True statements regarding lowering blood pressure in patients with a hypertensive emergency include which of the following? (Mark all that are true.) Blood pressure should be lowered by no more than 25% within the first hour Blood pressure should generally be lowered to 160/100 mm Hg within 2-6 hours Reduction of blood pressure has been shown to be beneficial in patients with acute ischemic stroke Sedation with a benzodiazepine is an important component of treatment in hypertensive emergency related to cocaine abuse The preferred antihypertensive agents are those with a rapid onset and short duration

In patients presenting with a hypertensive emergency, the goal is to lower mean arterial blood pressure by no more than 25% within minutes to 1 hour.
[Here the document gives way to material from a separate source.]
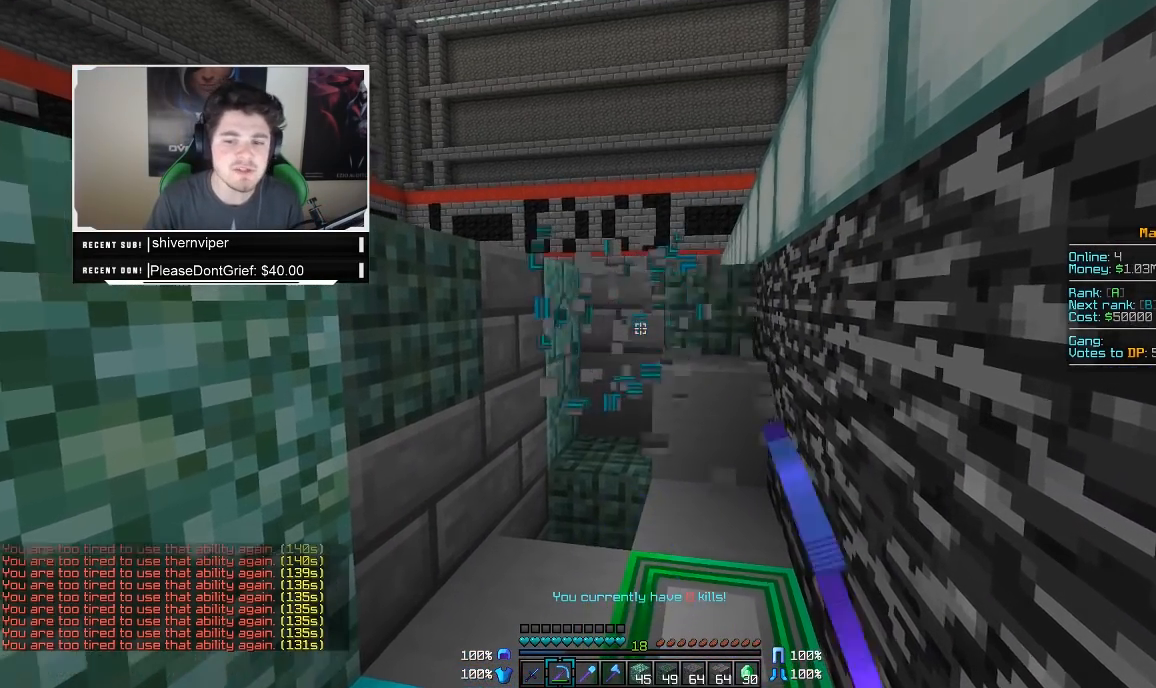
{"keys": ["w"], "mouse": ["left"], "events": [[100, "mouse_right", "up"]]}
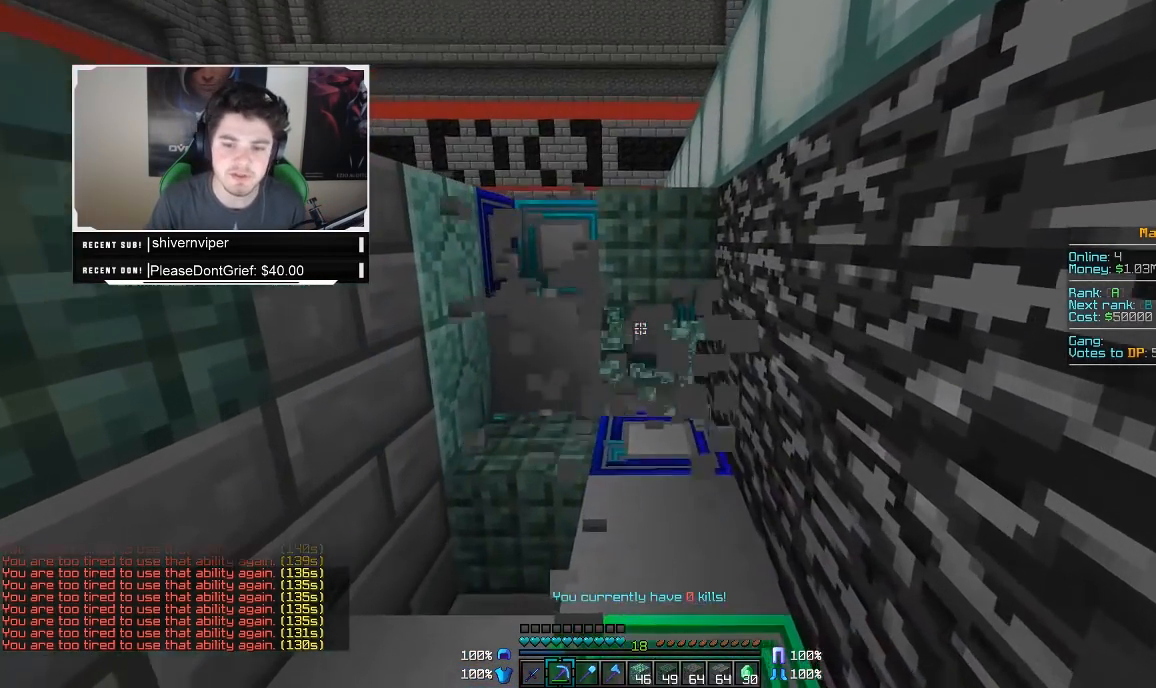
{"keys": ["w"], "mouse": ["left"], "events": []}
If the patient remains stable, the goal is to further reduce the blood pressure to 160/100-110 mm Hg within the next 2-6 hours. To achieve this, antihypertensive agents with a rapid onset and short duration are preferred. In patients with an ischemic stroke, there is no clear evidence from clinical trials to support the use of immediate antihypertensive treatment. Sedation with a benzodiazepine is considered important in the treatment of hypertensive emergencies related to cocaine abuse, since benzodiazepines not only reduce heart rate and systemic arterial pressure, but also attenuate cocaine's toxic effects on the heart and the nervous system.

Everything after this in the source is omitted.